▶ **演習用本文**:
┄┄┄┄┄┄┄┄┄┄

おさらいPart3 国公立大学試験のしくみ
センター試験から個別試験へ
国公立大学では、多くの学部・学科がセンター試験(1次試験)と各大学の個別試験(2次試験)の成績の合計により合否を決定します(合算方法は各大学により異なります)。センター試験終了後、受験生は自己採点結果をもとにして受験大学への出願を行います。
国公立大学個別試験のシステム
- 分離分割方式
国公立大学の2次試験は各大学の募集人員を「前期日程」と「後期日程」に分けて行う「分離分割方式」となっています(一部の公立大学のみ「中期日程」を実施)。 - 出願と合否の関係
出願は前期日程から1校、後期日程から1校、中期日程から1校の最大3校が可能です。併願パターンは以下の4つです。(1)前期日程→後期日程
(2)前期日程→中期日程
(3)中期日程→後期日程
(4)前期日程→中期日程→後期日程国公立大学の個別試験の場合、「前期日程」の試験に合格し、所定の期日までに入学手続を完了すると、「中期日程」「後期日程」に出願・受験しても「中期日程」「後期日程」の学部・学科の合格者とはならない(国公立内でダブル合格は不可)という重要なルールがあります。 さらに募集人員は前期日程に偏っており、後期は競争率も高くなることから、結果として第1志望の大学・学部については前期日程で受験することが原則となります。 埼玉大学(理学部、工学部)や、山梨大学(医学部)等、一部の大学や学部で後期日程に定員を多く設定している、あるいは岐阜薬科大学のように中期日程のみというケースはあるものの、国公立大学の受験のチャンスは実質的には前期1回のみと考えた方がよいでしょう。

┄┄┄┄┄┄┄┄┄┄

▶ **データ抜粋**:
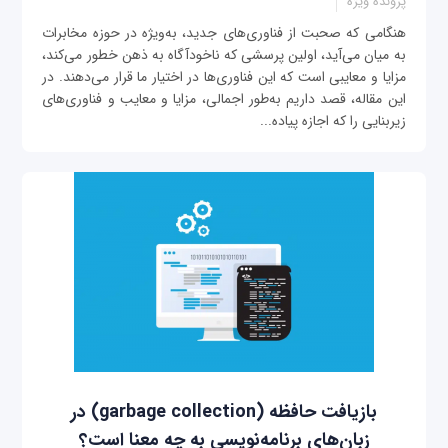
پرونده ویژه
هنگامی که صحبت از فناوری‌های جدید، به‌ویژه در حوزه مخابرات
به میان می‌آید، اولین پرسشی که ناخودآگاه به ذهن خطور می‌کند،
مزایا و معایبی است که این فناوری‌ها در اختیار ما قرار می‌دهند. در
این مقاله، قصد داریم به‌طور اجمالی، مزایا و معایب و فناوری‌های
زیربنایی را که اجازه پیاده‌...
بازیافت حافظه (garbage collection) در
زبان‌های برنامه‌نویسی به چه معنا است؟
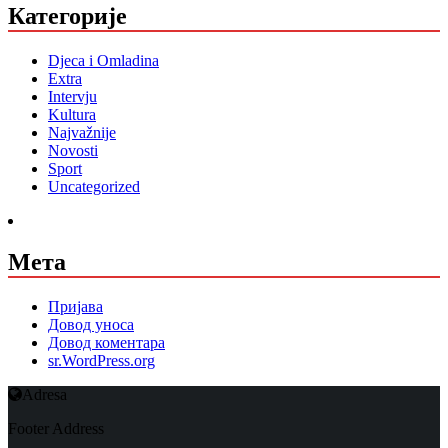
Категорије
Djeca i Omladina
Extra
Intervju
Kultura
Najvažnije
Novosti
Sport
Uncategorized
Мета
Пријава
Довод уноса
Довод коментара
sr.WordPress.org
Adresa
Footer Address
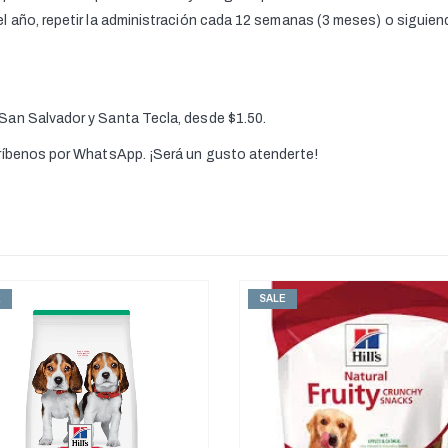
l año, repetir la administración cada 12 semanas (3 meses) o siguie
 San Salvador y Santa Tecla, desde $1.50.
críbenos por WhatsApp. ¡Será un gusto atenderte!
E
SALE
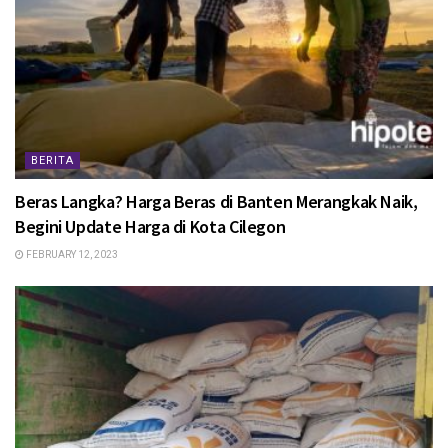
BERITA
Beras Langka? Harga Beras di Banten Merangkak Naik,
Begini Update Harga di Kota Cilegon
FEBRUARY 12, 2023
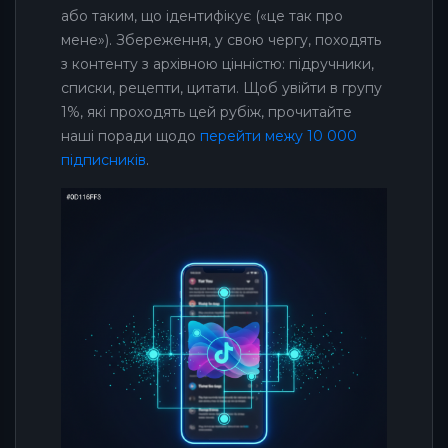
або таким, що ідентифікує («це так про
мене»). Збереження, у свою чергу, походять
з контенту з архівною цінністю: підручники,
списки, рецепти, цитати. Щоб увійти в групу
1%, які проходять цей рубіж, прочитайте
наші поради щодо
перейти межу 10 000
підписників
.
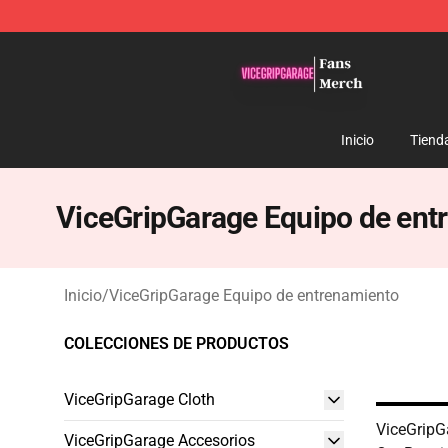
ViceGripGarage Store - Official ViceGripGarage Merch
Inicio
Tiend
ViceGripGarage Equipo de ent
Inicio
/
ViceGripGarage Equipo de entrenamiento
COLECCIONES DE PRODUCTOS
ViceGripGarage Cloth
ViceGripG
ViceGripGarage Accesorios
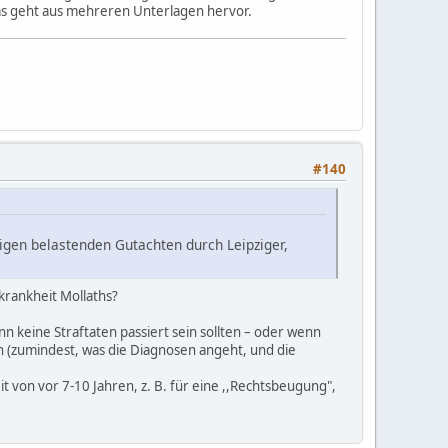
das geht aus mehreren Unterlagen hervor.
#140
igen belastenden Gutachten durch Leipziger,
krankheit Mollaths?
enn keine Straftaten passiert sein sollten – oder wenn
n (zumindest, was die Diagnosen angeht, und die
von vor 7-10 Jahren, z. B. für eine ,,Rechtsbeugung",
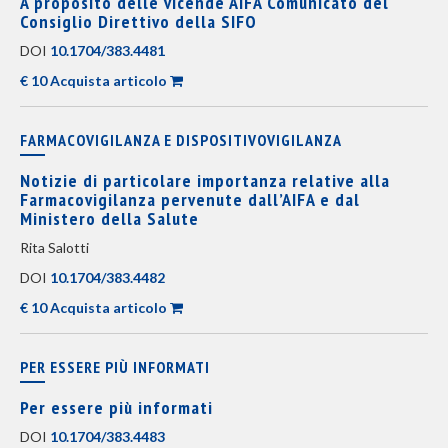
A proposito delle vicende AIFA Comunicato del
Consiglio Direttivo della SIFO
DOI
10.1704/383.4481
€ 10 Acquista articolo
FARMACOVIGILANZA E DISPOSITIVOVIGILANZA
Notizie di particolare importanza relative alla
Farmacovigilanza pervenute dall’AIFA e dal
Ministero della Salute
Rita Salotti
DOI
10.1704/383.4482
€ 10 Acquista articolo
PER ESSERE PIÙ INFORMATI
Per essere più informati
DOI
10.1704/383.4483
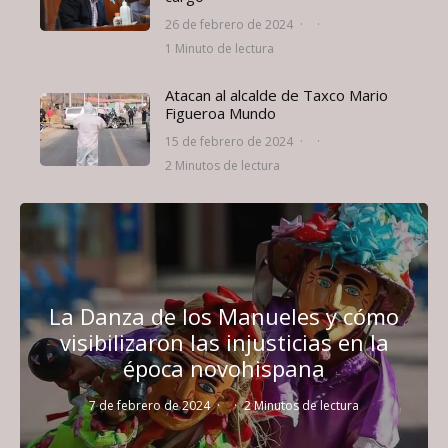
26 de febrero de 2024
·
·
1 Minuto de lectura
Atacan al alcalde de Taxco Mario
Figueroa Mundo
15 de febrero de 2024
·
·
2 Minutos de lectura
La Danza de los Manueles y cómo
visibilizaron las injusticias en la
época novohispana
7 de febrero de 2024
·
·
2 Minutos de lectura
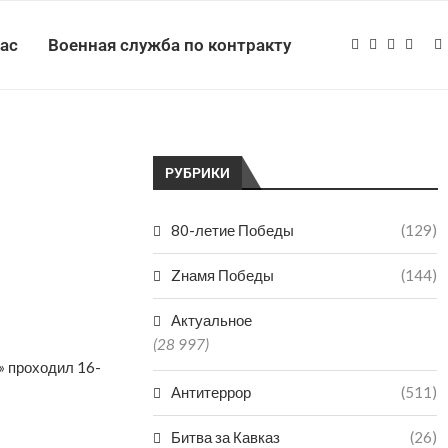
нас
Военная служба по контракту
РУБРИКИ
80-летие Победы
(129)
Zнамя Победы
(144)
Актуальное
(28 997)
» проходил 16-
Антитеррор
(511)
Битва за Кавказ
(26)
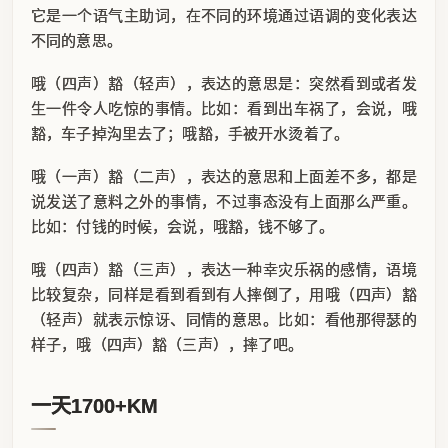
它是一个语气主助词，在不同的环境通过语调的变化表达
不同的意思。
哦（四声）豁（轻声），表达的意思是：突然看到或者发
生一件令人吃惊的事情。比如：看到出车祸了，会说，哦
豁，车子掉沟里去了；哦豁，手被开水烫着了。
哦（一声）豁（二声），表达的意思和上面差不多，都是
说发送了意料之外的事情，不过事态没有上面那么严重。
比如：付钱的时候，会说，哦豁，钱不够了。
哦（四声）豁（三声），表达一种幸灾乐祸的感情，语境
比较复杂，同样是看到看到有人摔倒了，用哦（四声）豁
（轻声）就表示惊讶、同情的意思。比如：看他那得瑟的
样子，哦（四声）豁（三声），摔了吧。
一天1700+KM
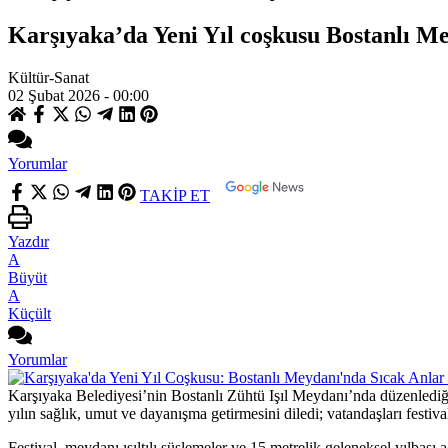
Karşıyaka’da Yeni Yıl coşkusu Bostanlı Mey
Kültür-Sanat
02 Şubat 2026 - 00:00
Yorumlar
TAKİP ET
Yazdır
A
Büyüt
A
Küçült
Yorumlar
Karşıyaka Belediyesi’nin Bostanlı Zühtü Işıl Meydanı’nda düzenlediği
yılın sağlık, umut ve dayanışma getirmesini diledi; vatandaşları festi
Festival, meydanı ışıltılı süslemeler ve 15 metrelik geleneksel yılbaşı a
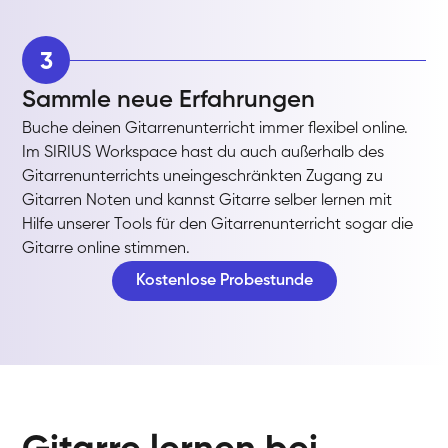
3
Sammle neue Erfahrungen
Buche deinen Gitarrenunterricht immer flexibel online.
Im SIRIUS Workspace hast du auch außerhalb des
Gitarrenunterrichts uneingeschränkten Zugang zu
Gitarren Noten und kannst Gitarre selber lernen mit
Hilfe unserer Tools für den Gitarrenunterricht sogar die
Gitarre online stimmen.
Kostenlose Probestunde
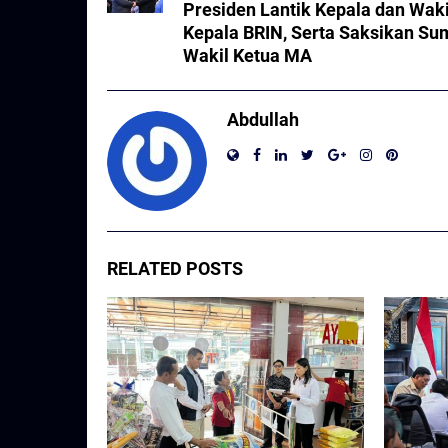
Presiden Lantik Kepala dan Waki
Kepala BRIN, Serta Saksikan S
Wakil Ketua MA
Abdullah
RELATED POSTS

┄┄┄┄┄┄┄┄┄┄

▶ **作業内容 1**: 国公立大学試験のしくみの文章に示されている併願パターンをすべて書き出してください。
▶ **作業内容 2**: 国公立大学試験のしくみの文章を、最後の文の後から書き継いでください。
項目はこの作業には一切関係しません。

▶ **解答 1**:
(1)前期日程→後期日程
(2)前期日程→中期日程
(3)中期日程→後期日程
(4)前期日程→中期日程→後期日程

▶ **解答 2**:
科目・配点
個別試験の受験科目・配点は各大学が自由に指定することができます。
- 科目
●前期…記述式の学科試験が中心となり、1~3教科の試験を課す大学が多い。難関大学ほど受験教科・科目が多くなる。
※東京大学・京都大学・一橋大学の前期日程では4教科が課される。
●後期…学力試験の教科・科目数を少なくし、総合問題・小論文、面接などを課す大学が主流となる。センター試験の得点のみで合否を決定する大学もあり。学科試験の科目別傾向としては、「外国語」は英語I・II・リーディング・ライティングが中心となり、オーラル・コミュニケーションを加える大学もあります。センター試験にリスニングが加わってからは、個別試験にリスニングを課す大学は減る傾向にあります。 「数学」の場合、理系はI・A・II・B・III・Cで、数学Bについては「数列・ベクトル」、数学Cについては「行列とその応用、式と曲線」の指定が多くみられます。文系はI・A・II・Bが主体で、数学Bについてはやはり「数列・ベクトル」がよく指定されています。 「国語」は、国語総合・現代文が主体ですが、古典を加える大学もあります。
「理科」は物理・化学・生物それぞれのI・IIを課す大学が多く、Iについては必須項目と選択項目に分かれます。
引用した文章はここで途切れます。